In its appeal, to European Institutions and governments, t the ETUC  said, “our population is suffocating from the Corona COVID-19 virus, physically and economically. Nobody should have to choose between protecting themselves and their loved ones, or keeping their job and income, potentially putting themselves and others at risk.”

It expressed its  fear that the tools and funds put now on the table by governments and European Union institutions will not be enough. The full use of the flexibility of the Stability and Growth Pact will be like drops in the ocean, if not accompanied by additional measures. The emergency clause of the Fiscal Compact must be activated.

It urged all financial institutions not to profit from this unprecedented health emergency and prevent an economic shock and recommended the rapid implementation of the following measures:


  • Suspending stock exchanges immediately: after the unprecedented falls in stock markets all around the world, companies and workers will inevitably suffer and struggle to access credit.
  • Decreasing the European Central Bank marginal lending facility rate to zero percent or less (presently at 0,25%), decreasing the interest rate on the main refinancing operations rate below -0,75%, and decreasing even further into negative territory the deposit facility (presently at -0,5%) to allow and incentivise banks to maintain economic activity.
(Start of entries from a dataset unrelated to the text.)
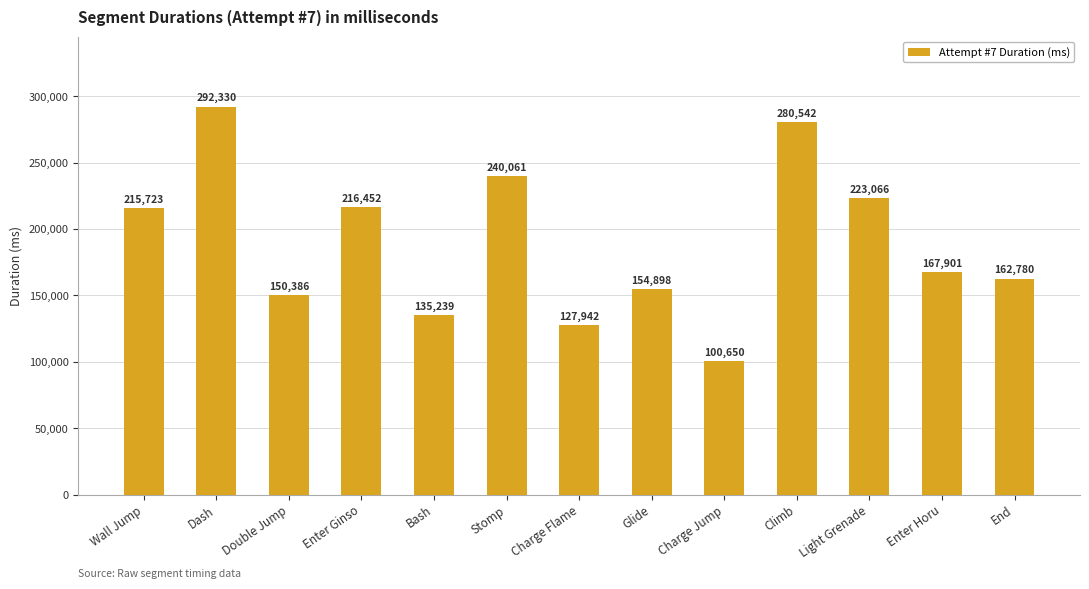

List the labels in order of value, largest first.

Dash, Climb, Stomp, Light Grenade, Enter Ginso, Wall Jump, Enter Horu, End, Glide, Double Jump, Bash, Charge Flame, Charge Jump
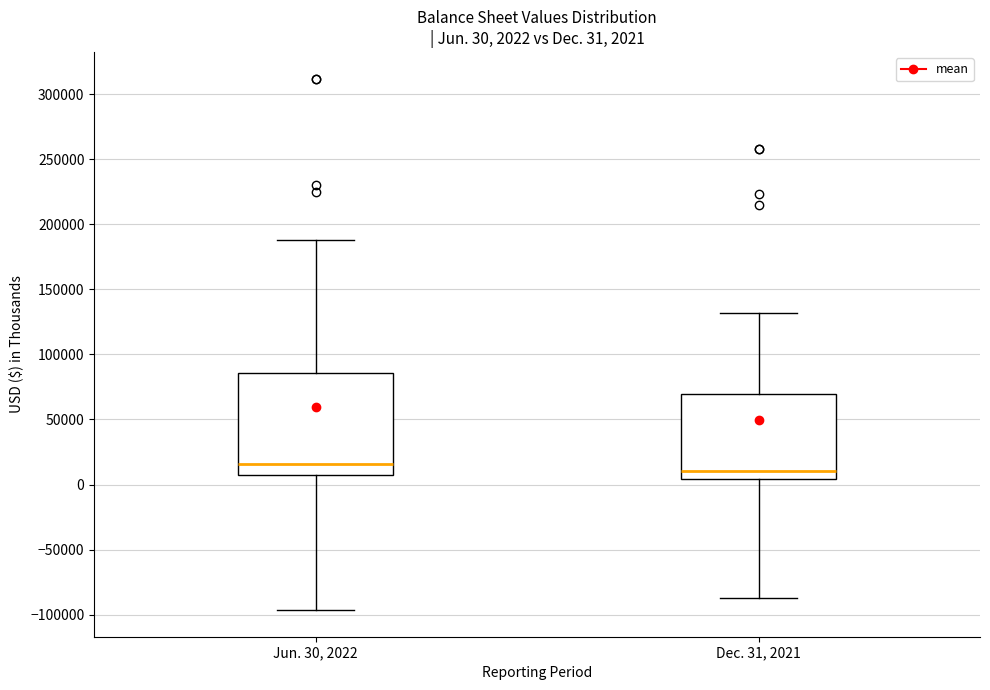

Comparing the boxes themselves (not the whiskers), which one is the tallest?

Jun. 30, 2022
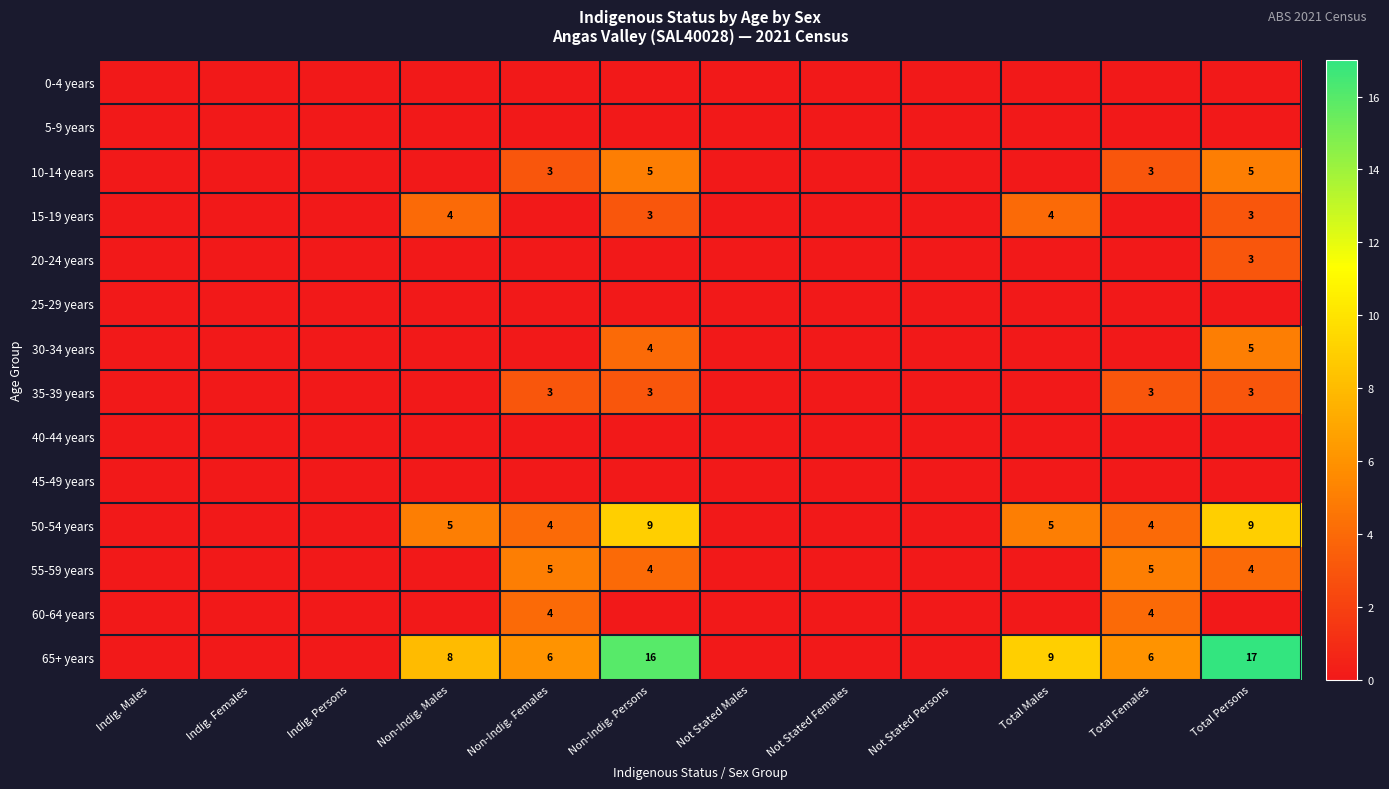

Is it true that 15-19 years equals 6 at Non-Indig. Males?

False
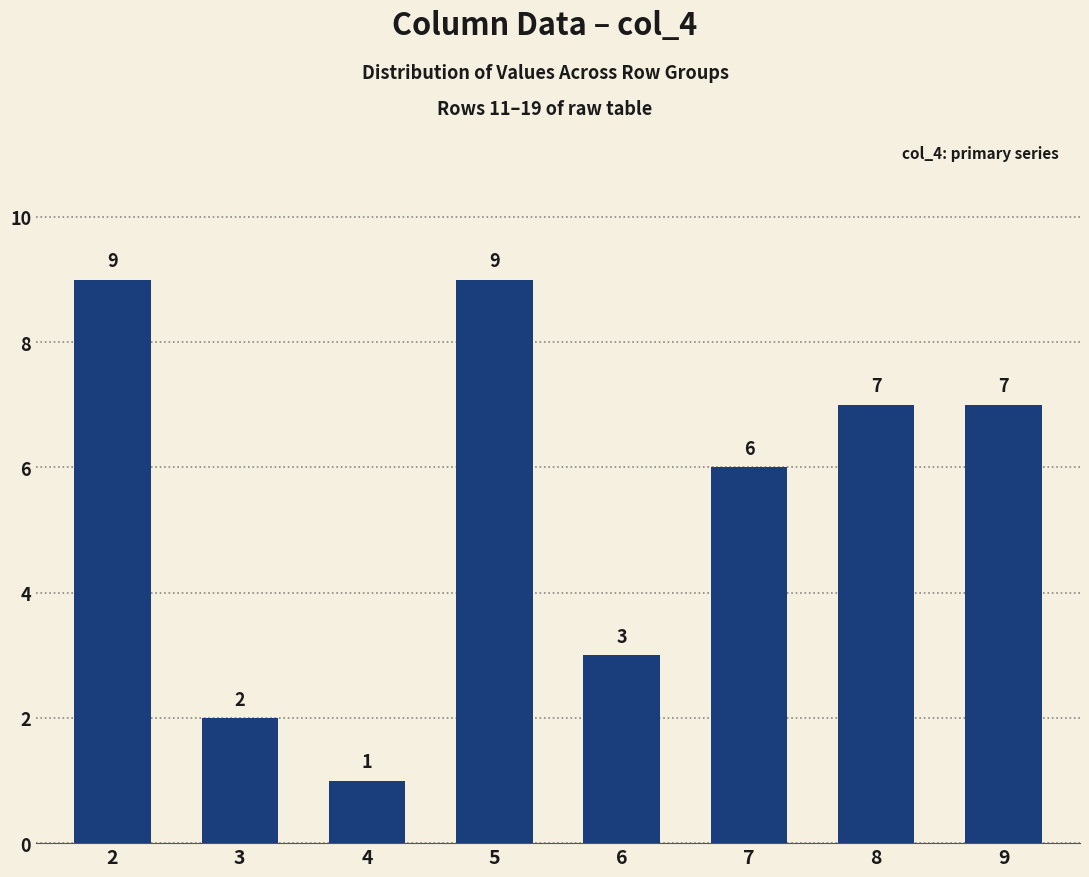

Does the chart contain any negative values?

No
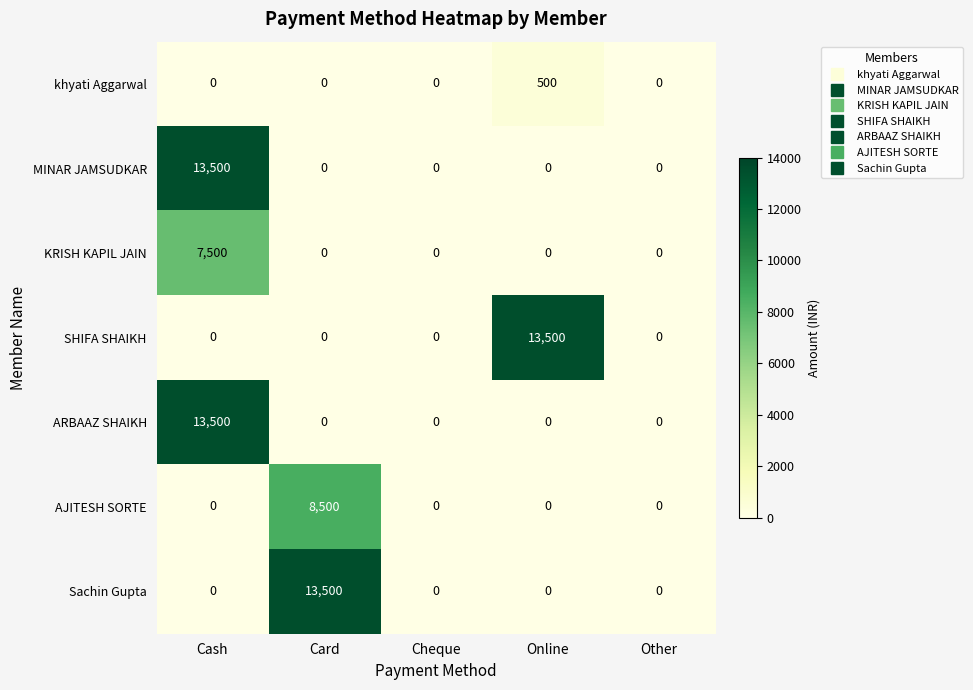

Is the value of ARBAAZ SHAIKH at Cash greater than the value of AJITESH SORTE at Other?

Yes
  • Make the European Central Bank really ready to do “whatever it takes”, meaning being ready to an unlimited reload of the ‘bazookas’ of the Outright Monetary Transactions and Quantitative Easing. As a complement, the European Central Bank capital key could be temporarily put aside for financial stability purposes, some Member States will be more in need than others.
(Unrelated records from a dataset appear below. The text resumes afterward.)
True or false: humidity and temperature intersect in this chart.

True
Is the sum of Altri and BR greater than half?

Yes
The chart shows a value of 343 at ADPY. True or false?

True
  • Prevent financial institutions from making loans at positive interest rates to both European Member States and small and medium sized businesses. Small and medium size enterprises are going to either stockpile, or stop their activities, and see their activities locked down if no additional support is provided. We ask all financial institutions, not only national promotional banks and the European Investment Bank, but also private banks, to be prevented from making interest on loans, to enable businesses to navigate until the end of the crisis. If this cannot be achieved by incentivises, governments must act by decree or/and ensure a guarantee at national level, to be backed at the EU level.
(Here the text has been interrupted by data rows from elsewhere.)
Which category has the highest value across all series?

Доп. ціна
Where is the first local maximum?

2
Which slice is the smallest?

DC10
  • The European Stability Mechanism must play a role in this regard, and we urge governments to make sure it can raise money at zero or negative interest rate and lend money to Member States, with the measures described above. Member States could moreover use the precautionary credit lines available under the European Stability Mechanism treaty, but without any conditionality.
  • Additionally, the option of helicopter money from the European Central Bank should be seriously considered, to bypass a broken banking transmission mechanism, if needed, as a way to cope with the decrease in economic activity, support workers’ income and prevent deflation.
  • Special measures should be taken for regulating price movements on vital products and housing, any abuses in this emergency should be severely condemned.